This award really means a lot to me. Teaching is my passion and writing the case was really exciting. I am especially happy that a case like this, one that is fairly open-ended and has no clear answers, has been so useful to so many people.
My background is in philosophy and my aim in conveying to my students that ethical questions are not just about right or wrong, but also entail making tough choices between options that are never entirely clear, is at the heart of what I teach. I hope to further challenge my peers to develop cases focusing on knowledge that you can’t ‘google’!
Exercise in equality
Writing cases together with students is one of the most rewarding things there is as a teacher. I think this has to do with developing a narrative together. The ideas that I pick up on, when students bring them to me, are stories that I’d like to tell everyone – whether it is in class, to peers, or over the dinner table to my family.
When we begin developing the stories into a narrative, exciting things happen; we begin to think alike and the questions of authority, about who knows what and who doesn’t, about who teaches and who learns, begin to fall away. Writing cases together with students is an exercise in equality.

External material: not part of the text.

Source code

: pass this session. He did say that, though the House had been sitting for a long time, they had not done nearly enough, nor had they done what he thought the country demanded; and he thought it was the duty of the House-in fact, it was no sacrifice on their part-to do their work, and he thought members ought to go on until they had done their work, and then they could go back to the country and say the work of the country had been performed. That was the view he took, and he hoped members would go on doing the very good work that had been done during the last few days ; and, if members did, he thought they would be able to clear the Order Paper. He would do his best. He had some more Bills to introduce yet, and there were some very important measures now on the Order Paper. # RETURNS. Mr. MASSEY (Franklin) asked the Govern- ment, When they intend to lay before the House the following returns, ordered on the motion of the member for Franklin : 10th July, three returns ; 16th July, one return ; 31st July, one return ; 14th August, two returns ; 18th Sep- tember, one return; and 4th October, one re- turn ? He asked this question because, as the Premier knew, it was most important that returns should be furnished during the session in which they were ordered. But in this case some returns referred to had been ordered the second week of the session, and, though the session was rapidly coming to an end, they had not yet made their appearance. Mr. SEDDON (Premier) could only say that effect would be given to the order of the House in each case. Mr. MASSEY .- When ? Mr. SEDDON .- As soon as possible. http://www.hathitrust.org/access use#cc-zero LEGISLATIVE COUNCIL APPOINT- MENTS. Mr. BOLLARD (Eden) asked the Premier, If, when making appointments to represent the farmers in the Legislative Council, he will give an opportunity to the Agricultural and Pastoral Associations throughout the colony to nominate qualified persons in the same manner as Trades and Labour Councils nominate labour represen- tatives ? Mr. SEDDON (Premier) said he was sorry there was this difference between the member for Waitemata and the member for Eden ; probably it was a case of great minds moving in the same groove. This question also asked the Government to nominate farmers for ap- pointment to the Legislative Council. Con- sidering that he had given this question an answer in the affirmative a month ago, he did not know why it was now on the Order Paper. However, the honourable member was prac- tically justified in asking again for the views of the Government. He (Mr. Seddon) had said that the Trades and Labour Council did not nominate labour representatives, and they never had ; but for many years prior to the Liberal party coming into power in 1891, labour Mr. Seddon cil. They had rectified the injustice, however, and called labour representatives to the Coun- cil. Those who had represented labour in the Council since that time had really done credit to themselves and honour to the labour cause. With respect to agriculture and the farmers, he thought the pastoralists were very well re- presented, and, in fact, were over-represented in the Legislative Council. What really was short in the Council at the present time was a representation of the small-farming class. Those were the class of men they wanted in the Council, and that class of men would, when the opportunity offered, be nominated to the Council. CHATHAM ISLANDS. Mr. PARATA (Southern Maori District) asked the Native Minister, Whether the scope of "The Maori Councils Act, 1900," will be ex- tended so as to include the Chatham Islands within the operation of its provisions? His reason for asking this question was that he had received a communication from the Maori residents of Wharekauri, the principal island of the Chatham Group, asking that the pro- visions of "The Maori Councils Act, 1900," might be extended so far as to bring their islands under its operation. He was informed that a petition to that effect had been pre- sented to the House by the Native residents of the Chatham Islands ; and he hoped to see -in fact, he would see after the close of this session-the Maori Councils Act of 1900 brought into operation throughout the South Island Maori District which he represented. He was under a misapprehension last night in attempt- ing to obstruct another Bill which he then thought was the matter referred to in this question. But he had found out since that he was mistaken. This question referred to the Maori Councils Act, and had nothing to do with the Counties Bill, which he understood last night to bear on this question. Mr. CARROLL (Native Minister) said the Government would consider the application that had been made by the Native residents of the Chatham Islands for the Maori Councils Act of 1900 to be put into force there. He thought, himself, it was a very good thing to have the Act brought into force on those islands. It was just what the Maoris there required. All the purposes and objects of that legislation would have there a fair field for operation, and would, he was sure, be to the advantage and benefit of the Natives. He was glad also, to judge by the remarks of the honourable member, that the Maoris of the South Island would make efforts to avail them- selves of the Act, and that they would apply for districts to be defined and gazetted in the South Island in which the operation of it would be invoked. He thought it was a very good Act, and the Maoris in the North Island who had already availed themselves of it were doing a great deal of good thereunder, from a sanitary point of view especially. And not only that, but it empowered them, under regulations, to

What is important in this case is that readers can ‘see’ themselves in the developed dilemmas. Not many of the readers will have experienced being at a party with a bunch of strangers all over them. But most will have been in situations where questions about personal boundaries come up and where one’s boundaries are transgressed and must be managed. Sometimes such transgressions are hurtful, sometimes they teach us new things in life. Recognising this dilemma and learning from it, perhaps even while sharing these lessons with others, is always engaging.